Since then, they scored opening gigs for O.A.R, played the Gathering of the Vibes (alongside Buddy Guy and Bob Weir and Ratdog), and headlined a Dave Matthews Band pre-party cruise. Next up is a cross-country tour with Tea Leaf Green and Mike Miz, as well as some gigs in the works aimed at places like San Francisco, Boulder, CO, and Los Angeles.

And how about that ever-elusive record label deal?

"I think we'd rather not have a label," Zanelli admits. "I think we like being able to make decisions ourselves as a band. However, we understand that getting more input from people who have experience in the music business is important. I think a little bit of a mixture of both is key because it's more about the mentality and less about the label."

Is this reflective of the changing face of the music industry?

"I see that a lot of groups are able to self-produce their albums and put their stuff out there, and I think that's great," Zanelli says. "It's very interesting, the new direction that things are going. In this day and age, being able to put yourself out there without a label is just great. It gives everyone an opportunity, and it gives everyone a fair opportunity as well."

Which brings things back to the Internet and how Zanelli believes it has helped level the playing field in a lot of ways.
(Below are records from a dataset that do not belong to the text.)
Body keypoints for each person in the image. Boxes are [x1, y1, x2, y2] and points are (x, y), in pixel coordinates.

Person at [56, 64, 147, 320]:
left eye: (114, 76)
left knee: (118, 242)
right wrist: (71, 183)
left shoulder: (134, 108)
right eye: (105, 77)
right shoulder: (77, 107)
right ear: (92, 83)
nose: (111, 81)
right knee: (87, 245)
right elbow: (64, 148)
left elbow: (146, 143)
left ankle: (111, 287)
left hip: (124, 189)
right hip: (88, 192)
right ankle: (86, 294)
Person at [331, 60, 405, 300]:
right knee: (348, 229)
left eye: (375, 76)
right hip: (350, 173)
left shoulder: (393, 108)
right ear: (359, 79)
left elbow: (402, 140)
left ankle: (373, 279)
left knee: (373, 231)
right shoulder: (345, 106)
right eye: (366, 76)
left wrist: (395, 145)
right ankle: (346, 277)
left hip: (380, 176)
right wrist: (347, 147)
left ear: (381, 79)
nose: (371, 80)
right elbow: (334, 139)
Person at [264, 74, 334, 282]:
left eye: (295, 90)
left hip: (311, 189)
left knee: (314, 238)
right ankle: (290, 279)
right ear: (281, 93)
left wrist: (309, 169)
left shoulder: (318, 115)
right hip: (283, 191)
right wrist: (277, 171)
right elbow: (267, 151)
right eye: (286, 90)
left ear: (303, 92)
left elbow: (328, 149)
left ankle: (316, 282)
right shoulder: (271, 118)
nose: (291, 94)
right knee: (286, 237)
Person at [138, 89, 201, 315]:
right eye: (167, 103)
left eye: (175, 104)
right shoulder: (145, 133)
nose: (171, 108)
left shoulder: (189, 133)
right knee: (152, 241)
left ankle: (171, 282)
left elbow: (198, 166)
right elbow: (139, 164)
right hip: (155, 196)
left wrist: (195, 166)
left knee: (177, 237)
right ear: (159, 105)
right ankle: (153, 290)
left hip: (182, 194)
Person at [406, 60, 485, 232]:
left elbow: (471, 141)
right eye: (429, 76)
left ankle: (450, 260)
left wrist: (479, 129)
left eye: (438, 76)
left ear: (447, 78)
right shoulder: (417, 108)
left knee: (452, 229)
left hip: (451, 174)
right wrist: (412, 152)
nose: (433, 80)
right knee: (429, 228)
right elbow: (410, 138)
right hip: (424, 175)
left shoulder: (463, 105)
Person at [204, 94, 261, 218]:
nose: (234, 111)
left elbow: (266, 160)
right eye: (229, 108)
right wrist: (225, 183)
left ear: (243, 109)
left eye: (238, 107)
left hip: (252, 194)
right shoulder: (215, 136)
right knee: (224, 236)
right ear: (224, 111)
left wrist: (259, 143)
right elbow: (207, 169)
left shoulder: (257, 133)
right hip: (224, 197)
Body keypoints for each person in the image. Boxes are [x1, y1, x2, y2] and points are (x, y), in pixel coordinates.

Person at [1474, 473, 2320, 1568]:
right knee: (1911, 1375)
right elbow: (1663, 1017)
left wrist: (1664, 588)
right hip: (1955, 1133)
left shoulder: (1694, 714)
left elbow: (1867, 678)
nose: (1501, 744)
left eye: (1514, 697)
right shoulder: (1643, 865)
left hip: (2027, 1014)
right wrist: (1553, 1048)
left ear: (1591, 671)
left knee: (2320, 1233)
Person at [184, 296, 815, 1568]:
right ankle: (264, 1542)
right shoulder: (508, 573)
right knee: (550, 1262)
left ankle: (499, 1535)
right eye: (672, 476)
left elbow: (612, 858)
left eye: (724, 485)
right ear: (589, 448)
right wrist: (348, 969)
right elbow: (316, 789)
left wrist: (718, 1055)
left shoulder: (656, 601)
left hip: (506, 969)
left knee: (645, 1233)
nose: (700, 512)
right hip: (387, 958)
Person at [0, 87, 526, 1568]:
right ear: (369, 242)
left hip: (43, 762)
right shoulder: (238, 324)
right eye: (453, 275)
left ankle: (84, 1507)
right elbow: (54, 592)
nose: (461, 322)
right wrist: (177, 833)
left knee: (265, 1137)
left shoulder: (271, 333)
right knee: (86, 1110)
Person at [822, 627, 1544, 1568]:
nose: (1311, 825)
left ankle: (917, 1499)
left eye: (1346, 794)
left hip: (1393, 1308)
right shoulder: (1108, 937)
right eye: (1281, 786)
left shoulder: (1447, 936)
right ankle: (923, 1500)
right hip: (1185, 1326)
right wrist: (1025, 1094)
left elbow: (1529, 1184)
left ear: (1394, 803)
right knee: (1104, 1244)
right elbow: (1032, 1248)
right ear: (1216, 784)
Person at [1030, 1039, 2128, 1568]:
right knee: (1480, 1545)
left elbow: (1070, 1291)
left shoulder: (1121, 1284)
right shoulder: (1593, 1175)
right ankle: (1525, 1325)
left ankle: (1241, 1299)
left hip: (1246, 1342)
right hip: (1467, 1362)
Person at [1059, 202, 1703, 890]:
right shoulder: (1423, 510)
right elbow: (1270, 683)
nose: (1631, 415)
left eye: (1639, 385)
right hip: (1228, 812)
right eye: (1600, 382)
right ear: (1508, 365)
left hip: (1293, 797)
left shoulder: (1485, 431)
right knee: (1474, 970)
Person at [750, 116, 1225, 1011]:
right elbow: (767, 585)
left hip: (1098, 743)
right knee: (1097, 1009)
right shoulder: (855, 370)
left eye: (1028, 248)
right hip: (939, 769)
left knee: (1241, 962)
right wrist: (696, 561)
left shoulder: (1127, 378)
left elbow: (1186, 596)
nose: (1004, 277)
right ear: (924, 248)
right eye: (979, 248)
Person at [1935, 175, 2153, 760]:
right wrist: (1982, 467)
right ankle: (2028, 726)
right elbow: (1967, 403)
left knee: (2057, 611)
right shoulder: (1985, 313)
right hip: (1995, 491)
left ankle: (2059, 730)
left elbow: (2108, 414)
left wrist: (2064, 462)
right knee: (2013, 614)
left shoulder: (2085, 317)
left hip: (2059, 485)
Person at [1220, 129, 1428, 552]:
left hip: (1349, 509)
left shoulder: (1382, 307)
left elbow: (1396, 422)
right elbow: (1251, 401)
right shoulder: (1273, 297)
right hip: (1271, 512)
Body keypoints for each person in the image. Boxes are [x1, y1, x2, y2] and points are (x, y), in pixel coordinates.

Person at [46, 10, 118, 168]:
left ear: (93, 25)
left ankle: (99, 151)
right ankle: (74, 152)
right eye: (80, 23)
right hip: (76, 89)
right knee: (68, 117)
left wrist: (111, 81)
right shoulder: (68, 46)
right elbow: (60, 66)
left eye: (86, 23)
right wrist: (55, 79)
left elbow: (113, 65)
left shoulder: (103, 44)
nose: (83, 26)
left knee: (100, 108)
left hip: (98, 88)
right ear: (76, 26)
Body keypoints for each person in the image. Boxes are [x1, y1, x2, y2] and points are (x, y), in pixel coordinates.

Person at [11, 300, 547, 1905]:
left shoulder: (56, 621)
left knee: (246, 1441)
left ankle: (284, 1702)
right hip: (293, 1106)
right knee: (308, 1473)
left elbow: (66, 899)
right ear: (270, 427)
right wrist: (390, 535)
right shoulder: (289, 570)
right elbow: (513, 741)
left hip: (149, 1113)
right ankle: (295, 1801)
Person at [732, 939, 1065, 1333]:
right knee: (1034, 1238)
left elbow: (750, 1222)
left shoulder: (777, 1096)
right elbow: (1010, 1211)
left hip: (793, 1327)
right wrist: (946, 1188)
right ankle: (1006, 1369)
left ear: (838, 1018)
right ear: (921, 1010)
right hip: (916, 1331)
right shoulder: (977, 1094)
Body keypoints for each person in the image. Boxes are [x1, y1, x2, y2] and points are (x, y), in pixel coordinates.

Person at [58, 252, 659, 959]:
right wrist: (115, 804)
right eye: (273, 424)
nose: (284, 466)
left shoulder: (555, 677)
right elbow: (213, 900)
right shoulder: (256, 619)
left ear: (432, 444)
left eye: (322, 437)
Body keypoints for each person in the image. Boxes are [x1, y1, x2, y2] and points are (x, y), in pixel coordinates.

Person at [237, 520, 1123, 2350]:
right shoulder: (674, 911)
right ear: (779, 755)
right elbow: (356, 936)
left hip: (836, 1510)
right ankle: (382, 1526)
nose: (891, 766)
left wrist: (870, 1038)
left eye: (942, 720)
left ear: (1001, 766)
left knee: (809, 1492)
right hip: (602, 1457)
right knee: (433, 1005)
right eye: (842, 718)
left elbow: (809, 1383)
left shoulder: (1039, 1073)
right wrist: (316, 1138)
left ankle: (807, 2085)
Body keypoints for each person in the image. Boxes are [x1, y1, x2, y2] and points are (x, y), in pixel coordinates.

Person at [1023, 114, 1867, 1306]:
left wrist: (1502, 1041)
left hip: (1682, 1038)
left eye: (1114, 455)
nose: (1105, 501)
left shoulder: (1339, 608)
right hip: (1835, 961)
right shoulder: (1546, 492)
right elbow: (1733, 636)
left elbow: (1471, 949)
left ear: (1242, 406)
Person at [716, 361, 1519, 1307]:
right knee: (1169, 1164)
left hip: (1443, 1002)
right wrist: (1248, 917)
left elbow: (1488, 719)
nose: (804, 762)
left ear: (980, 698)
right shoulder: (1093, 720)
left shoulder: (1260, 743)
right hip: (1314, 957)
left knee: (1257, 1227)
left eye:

"It allows for a lot of expression and ultimately, that's the most important thing," Zanelli says. "Human beings are able to get their artistic ideas out, whether it be through music or art or whatever. I think the internet has helped a lot with that because it puts everyone at almost an even plane. And I think that's important for art. It just allows more people to express themselves, and that's always better because it feeds more ideas into the community that is art."